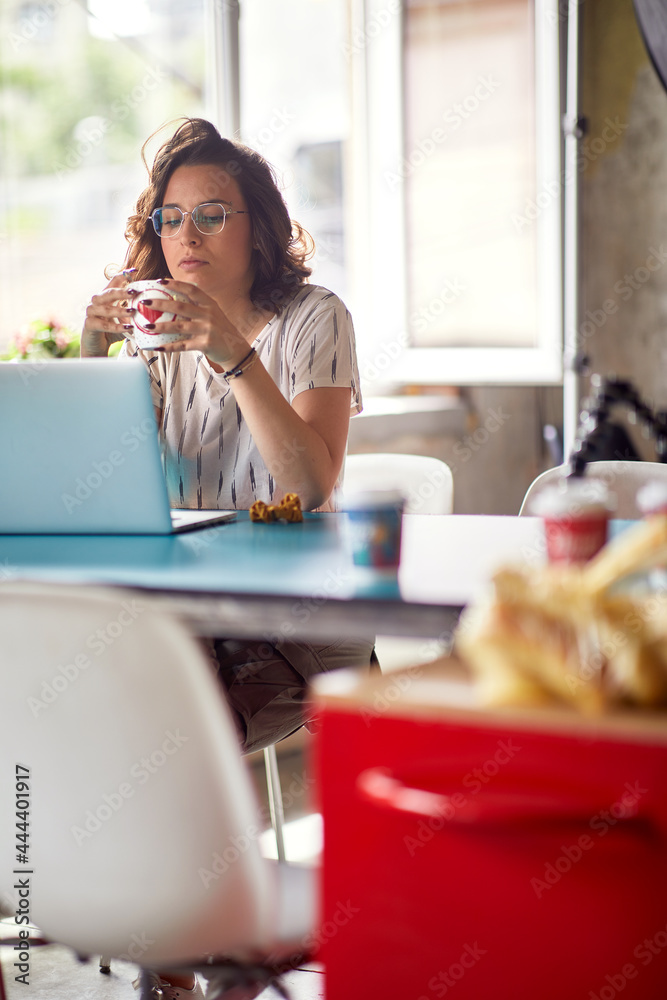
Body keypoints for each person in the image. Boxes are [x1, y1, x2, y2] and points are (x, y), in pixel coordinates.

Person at [81, 117, 376, 999]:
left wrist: (232, 354)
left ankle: (201, 953)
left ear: (261, 229)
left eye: (212, 215)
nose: (185, 238)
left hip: (296, 624)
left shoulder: (314, 320)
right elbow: (103, 490)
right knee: (94, 702)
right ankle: (179, 955)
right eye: (169, 220)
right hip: (182, 619)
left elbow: (309, 483)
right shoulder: (150, 332)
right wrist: (95, 355)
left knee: (159, 724)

+++++

Each line of the data that holds "left" should be copied.

▶ Response box:
left wrist: (232, 354)
left ankle: (201, 953)
left ear: (261, 229)
left eye: (212, 215)
left hip: (296, 624)
left shoulder: (314, 320)
left elbow: (309, 483)
left knee: (159, 724)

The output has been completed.